Data provided |
---+---

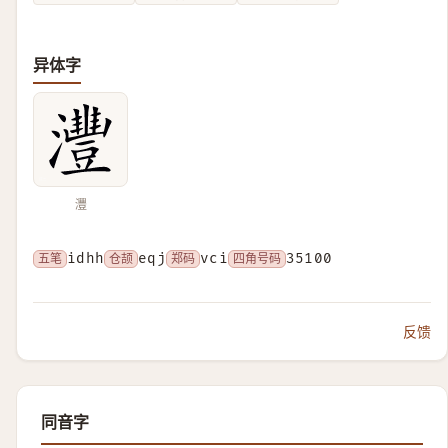
异体字
灃
五笔
idhh
仓颉
eqj
郑码
vci
四角号码
35100
反馈
同音字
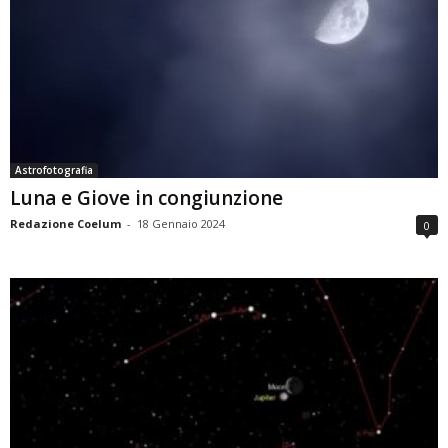
Astrofotografia
Luna e Giove in congiunzione
Redazione Coelum
-
18 Gennaio 2024
0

---+---

Task statement | Word for word, copy every line of the data, excluding any pictures.

Written solution |
异体字
灃
五笔
idhh
仓颉
eqj
郑码
vci
四角号码
35100
反馈
同音字
Astrofotografia
Luna e Giove in congiunzione
Redazione Coelum
-
18 Gennaio 2024
0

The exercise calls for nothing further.